Dropout Decay Streaming Experiments

Archived preprint and reproducibility snapshot: https://doi.org/10.5281/zenodo.20616633

This project tests dropout decay only after first finding a model/data regime where static dropout has a real nonzero validation optimum.

The implementation is derived from Andrej Karpathy's nanochat repository: https://github.com/karpathy/nanochat. Only the core tokenizer ideas and foundational causal Transformer architecture are retained. Chat interfaces, deployment scripts, distributed training code, and inference services are not included. The original nanochat MIT copyright and permission notice are retained in derived source files and in LICENSE.

Compliance

All Torch experiment runs are MPS-only. The runner exits before model creation if MPS is unavailable, if PyTorch was not built with MPS, or if PYTORCH_ENABLE_MPS_FALLBACK=1 is set.

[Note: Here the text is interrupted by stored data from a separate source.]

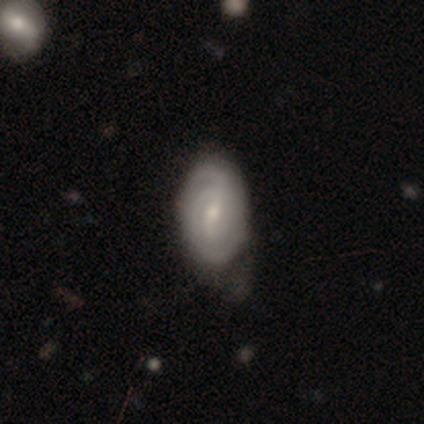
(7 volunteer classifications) smooth_or_featured: featured or disk (p=0.86) [alt: smooth p=0.14]
disk_edge_on: no (p=1.00)
bar: weak (p=0.50) [tied with: no p=0.50]
has_spiral_arms: yes (p=1.00)
spiral_winding: tight (p=0.50) [alt: medium p=0.33]
spiral_arm_count: 2 (p=0.67) [alt: can't tell p=0.33]
bulge_size: small (p=0.67) [alt: moderate p=0.33]
merging: minor disturbance (p=0.57) [alt: none p=0.43]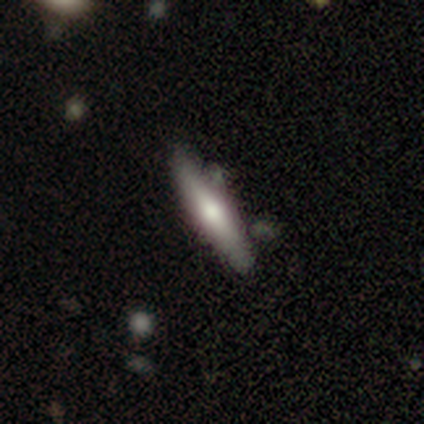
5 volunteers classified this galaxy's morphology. Smooth or featured: smooth — 80% (featured or disk — 20%)
How rounded: cigar-shaped — 100%
Merging: none — 60% (minor disturbance — 40%)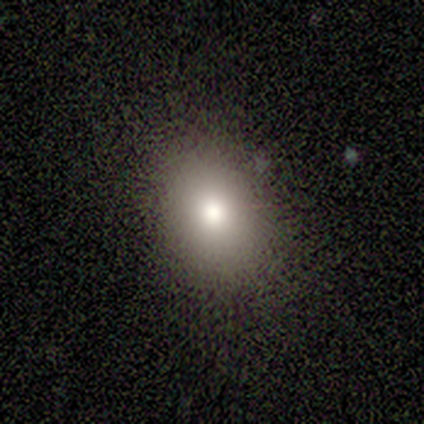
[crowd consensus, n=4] Smooth or featured?
  - smooth: 75% *
  - star or artifact: 25%
  - featured or disk: 0%
How rounded?
  - in between: 67% *
  - round: 33%
  - cigar-shaped: 0%
Merging?
  - none: 100% *
  - minor disturbance: 0%
  - major disturbance: 0%
  - merger: 0%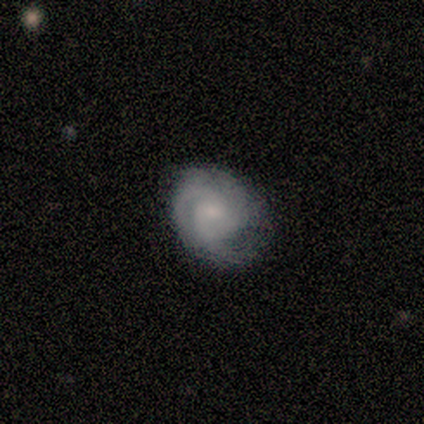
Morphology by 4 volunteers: Smooth or featured?
  - smooth: 50% * (tied)
  - featured or disk: 50% * (tied)
  - star or artifact: 0%
How rounded?
  - round: 50% * (tied)
  - in between: 50% * (tied)
  - cigar-shaped: 0%
Merging?
  - none: 75% *
  - minor disturbance: 25%
  - major disturbance: 0%
  - merger: 0%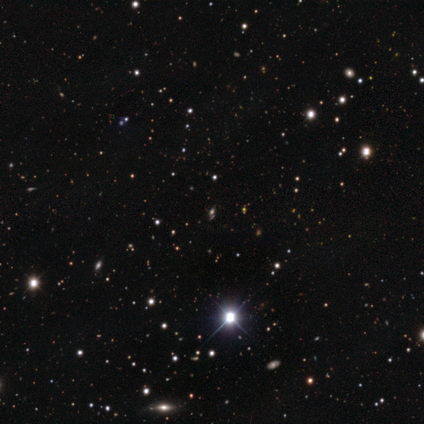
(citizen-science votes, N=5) Smooth or featured: star or artifact — 60% (smooth — 40%)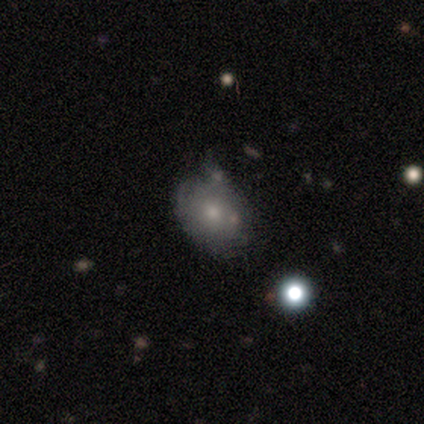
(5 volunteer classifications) Volunteers were most divided on "smooth or featured": smooth: 60%, featured or disk: 40%, star or artifact: 0%. More confident: how rounded — round (67%); merging — none (60%).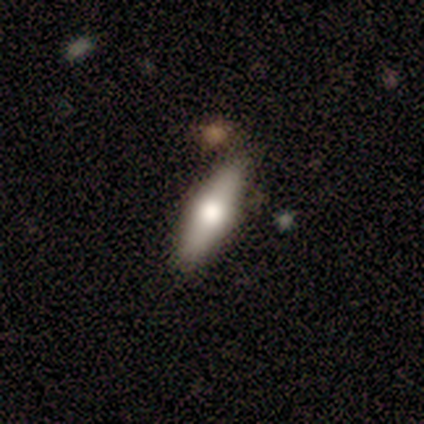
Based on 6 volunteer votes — Overall: smooth (83%). How rounded: cigar-shaped (80%). Merging: none (100%).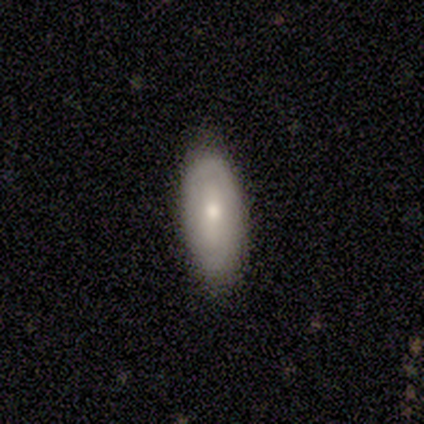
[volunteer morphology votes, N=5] Smooth or featured? smooth (80%)
How rounded? in between (75%)
Merging? none (75%)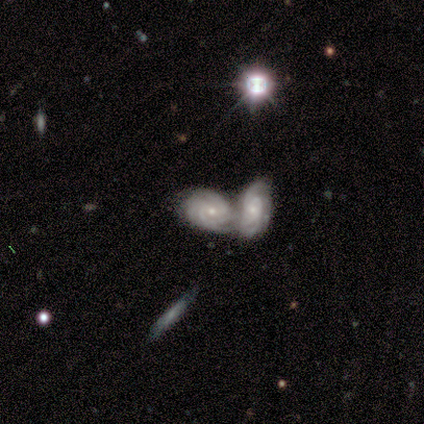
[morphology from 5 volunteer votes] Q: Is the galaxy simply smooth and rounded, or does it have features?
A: featured or disk — 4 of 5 (80%).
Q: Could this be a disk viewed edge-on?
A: no — 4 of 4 (100%).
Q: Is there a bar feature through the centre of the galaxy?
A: no — 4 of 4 (100%).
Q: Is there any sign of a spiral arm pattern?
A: yes — 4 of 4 (100%).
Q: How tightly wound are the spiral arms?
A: tight — 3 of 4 (75%).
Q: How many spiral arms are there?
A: can't tell — 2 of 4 (50%).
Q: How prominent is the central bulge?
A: small — 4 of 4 (100%).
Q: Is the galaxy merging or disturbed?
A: merger — 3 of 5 (60%).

Local Data and Environment

The project should not depend on another checkout of nanochat at runtime. Use the project-local package and either:

  • --use-cached-data --cache-dir .cache/dropout_decay to reuse the local tokenizer and encoded token array; or
  • --corpus / --corpus-glob to build a fresh local cache from a source corpus.

The curated repo-local data artifacts are:

  • data/openwebtext10k/base_data_climbmix/shard_*.parquet
  • data/openwebtext10k/openwebtext10k.txt
  • data/tinystories/train-00000-of-00004.parquet
  • data/wikitext103_raw/train-00001-of-00002.parquet

The existing repo-local caches are:

  • .cache/dropout_decay/tokenizer-v4096.json
  • .cache/dropout_decay/tokens-v4096-uint16.npy
  • .cache/dropout_decay_tinystories/tokenizer-v4096.json
  • .cache/dropout_decay_tinystories/tokens-v4096-uint16.npy
  • .cache/dropout_decay_wikitext103/tokenizer-v4096.json
  • .cache/dropout_decay_wikitext103/tokens-v4096-uint16.npy
  • .cache/dropout_decay_openwebtext10k_8m/tokenizer-v4096.json
  • .cache/dropout_decay_openwebtext10k_8m/tokens-v4096-uint16.npy
  • .cache/dropout_decay_tinystories_8m/tokenizer-v4096.json
  • .cache/dropout_decay_tinystories_8m/tokens-v4096-uint16.npy
  • .cache/dropout_decay_wikitext103_8m/tokenizer-v4096.json
  • .cache/dropout_decay_wikitext103_8m/tokens-v4096-uint16.npy

Use a project-local Python environment with MPS-capable PyTorch, for example .venv/bin/python. Attribution to nanochat remains in the source and docs, but experiment commands should not point into a separate nanochat repository.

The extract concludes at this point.